▶ **What you need to do**
Starting at the top of the entries below, print each line exactly until the line with "Pieśni Neokatechumenalne" has been printed too.
--*--
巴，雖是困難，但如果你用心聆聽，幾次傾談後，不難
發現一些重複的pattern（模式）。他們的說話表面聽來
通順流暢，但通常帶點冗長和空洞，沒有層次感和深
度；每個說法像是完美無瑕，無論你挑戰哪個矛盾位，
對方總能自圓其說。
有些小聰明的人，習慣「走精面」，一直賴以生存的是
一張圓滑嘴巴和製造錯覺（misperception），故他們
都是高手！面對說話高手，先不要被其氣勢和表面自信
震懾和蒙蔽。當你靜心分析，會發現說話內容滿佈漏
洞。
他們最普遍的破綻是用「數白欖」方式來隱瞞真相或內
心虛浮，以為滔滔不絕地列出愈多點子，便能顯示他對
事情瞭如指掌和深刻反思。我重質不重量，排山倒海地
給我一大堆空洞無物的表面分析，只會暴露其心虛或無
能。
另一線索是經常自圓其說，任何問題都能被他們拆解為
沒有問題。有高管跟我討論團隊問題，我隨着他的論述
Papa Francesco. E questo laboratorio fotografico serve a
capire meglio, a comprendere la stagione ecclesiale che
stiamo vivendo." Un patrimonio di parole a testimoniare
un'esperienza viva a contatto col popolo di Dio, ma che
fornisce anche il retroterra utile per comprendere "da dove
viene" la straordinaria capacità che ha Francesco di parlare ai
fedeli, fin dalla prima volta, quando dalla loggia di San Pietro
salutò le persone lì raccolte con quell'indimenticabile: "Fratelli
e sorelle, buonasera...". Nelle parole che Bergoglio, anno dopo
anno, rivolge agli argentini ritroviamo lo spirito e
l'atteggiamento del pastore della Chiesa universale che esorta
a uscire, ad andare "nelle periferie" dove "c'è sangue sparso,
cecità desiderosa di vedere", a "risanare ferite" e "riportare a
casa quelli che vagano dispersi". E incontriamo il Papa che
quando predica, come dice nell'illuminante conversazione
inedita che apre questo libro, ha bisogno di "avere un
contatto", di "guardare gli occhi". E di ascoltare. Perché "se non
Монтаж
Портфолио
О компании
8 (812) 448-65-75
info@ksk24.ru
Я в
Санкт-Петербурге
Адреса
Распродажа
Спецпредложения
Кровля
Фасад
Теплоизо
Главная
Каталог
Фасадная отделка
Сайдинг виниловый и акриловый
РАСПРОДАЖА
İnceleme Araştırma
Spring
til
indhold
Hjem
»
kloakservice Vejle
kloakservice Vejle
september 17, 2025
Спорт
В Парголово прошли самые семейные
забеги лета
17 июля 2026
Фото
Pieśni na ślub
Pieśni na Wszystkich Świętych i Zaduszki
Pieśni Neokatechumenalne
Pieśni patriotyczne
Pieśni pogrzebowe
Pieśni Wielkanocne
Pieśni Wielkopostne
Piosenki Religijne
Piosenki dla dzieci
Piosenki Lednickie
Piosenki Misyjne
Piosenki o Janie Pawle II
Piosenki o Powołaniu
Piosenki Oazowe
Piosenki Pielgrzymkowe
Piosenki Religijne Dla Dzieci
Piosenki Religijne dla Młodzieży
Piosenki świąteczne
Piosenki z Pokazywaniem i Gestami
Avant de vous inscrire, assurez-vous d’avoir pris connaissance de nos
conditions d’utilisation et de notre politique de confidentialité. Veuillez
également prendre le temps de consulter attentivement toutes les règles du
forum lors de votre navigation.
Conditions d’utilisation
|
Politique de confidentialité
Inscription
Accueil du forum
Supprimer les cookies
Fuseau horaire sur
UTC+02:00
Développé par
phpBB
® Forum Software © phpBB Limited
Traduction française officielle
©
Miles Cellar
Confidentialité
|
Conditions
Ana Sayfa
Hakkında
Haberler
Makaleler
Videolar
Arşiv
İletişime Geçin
--*--
▶ **Expected answer**
巴，雖是困難，但如果你用心聆聽，幾次傾談後，不難
發現一些重複的pattern（模式）。他們的說話表面聽來
通順流暢，但通常帶點冗長和空洞，沒有層次感和深
度；每個說法像是完美無瑕，無論你挑戰哪個矛盾位，
對方總能自圓其說。
有些小聰明的人，習慣「走精面」，一直賴以生存的是
一張圓滑嘴巴和製造錯覺（misperception），故他們
都是高手！面對說話高手，先不要被其氣勢和表面自信
震懾和蒙蔽。當你靜心分析，會發現說話內容滿佈漏
洞。
他們最普遍的破綻是用「數白欖」方式來隱瞞真相或內
心虛浮，以為滔滔不絕地列出愈多點子，便能顯示他對
事情瞭如指掌和深刻反思。我重質不重量，排山倒海地
給我一大堆空洞無物的表面分析，只會暴露其心虛或無
能。
另一線索是經常自圓其說，任何問題都能被他們拆解為
沒有問題。有高管跟我討論團隊問題，我隨着他的論述
Papa Francesco. E questo laboratorio fotografico serve a
capire meglio, a comprendere la stagione ecclesiale che
stiamo vivendo." Un patrimonio di parole a testimoniare
un'esperienza viva a contatto col popolo di Dio, ma che
fornisce anche il retroterra utile per comprendere "da dove
viene" la straordinaria capacità che ha Francesco di parlare ai
fedeli, fin dalla prima volta, quando dalla loggia di San Pietro
salutò le persone lì raccolte con quell'indimenticabile: "Fratelli
e sorelle, buonasera...". Nelle parole che Bergoglio, anno dopo
anno, rivolge agli argentini ritroviamo lo spirito e
l'atteggiamento del pastore della Chiesa universale che esorta
a uscire, ad andare "nelle periferie" dove "c'è sangue sparso,
cecità desiderosa di vedere", a "risanare ferite" e "riportare a
casa quelli che vagano dispersi". E incontriamo il Papa che
quando predica, come dice nell'illuminante conversazione
inedita che apre questo libro, ha bisogno di "avere un
contatto", di "guardare gli occhi". E di ascoltare. Perché "se non
Монтаж
Портфолио
О компании
8 (812) 448-65-75
info@ksk24.ru
Я в
Санкт-Петербурге
Адреса
Распродажа
Спецпредложения
Кровля
Фасад
Теплоизо
Главная
Каталог
Фасадная отделка
Сайдинг виниловый и акриловый
РАСПРОДАЖА
İnceleme Araştırma
Spring
til
indhold
Hjem
»
kloakservice Vejle
kloakservice Vejle
september 17, 2025
Спорт
В Парголово прошли самые семейные
забеги лета
17 июля 2026
Фото
Pieśni na ślub
Pieśni na Wszystkich Świętych i Zaduszki
Pieśni Neokatechumenalne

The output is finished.